Today, Rongrong and Inrii have three children aged three, four and seven, and their series Three Shadows and Caochangdi are focused and family oriented. “We just let nature take its course,” Rongrong laughs. “I thought because she is Japanese, the [one child] policy wouldn’t apply, but it turns out that wasn’t true. In the end, we had to pay fines.”
Will their children follow in their footsteps? The more reticent Inri speaks up: “Sometimes they’ll steal our cameras and secretly take photos. But I want them to know more first. I don’t want them to get into it while they’re too young, but if in the future they want to do it, then so be it.”

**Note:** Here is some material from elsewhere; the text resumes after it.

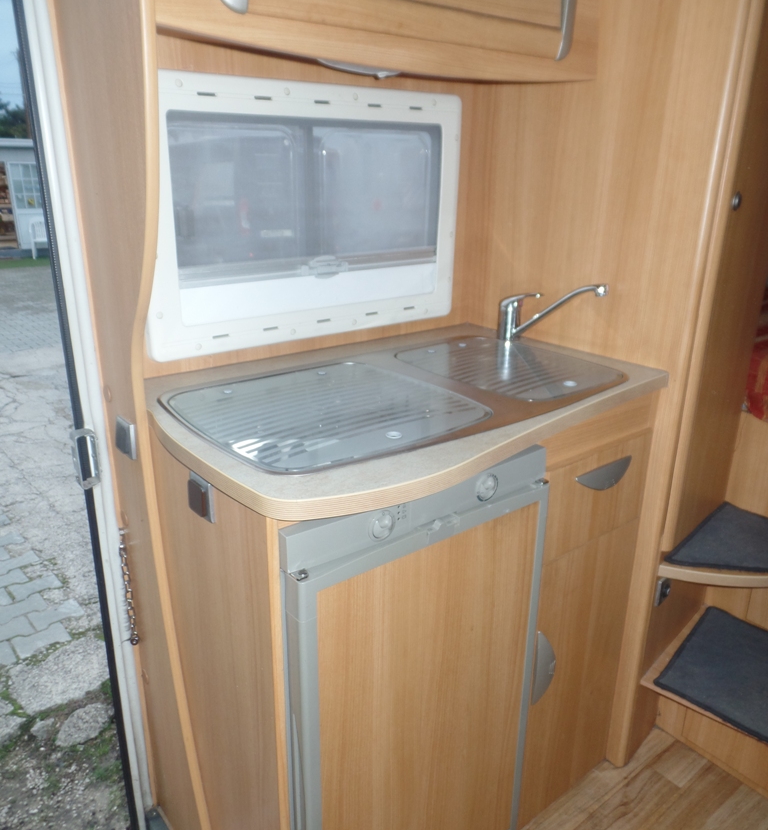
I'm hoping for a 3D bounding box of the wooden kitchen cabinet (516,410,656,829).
[{"bbox_3d":[0.235,0.333,1.514,0.309,0.908,0.506,-14,24,-35],"label":"wooden kitchen cabinet"}]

The reluctance is understandable, on some level – the couple has become so intensely conjoined in work and life. “At this point, we cannot distinguish me from her, or her from me,” says Rongrong. “We are one body.”
“Our work is to do with our lives, and so, because it is neither his life alone nor mine alone, it is ours, together,” Inri says. “Perhaps people will find us strange. Why are we always together?”
Rongrong laughs, looking to his partner but maintaining the distance that has remained between them throughout the interview, a space that is significant only if you consider that body language has long been their primary form of communication. It’s a comfortable expanse; close enough so that they could join hands, if they wish, but far enough that, despite their joint artist by-line, they are separate. “She wasn’t going to come to the exhibition this time,” says Rongrong. “And I disagreed with her. I said, this is her exhibition, too, how could she not come? I have to come by myself? You must be joking.”
A retrospective of Rongrong and Inrii’s work, Three Begets Ten Thousand Things, is showing at Blindspot Gallery and Blindspot Annex until November 13.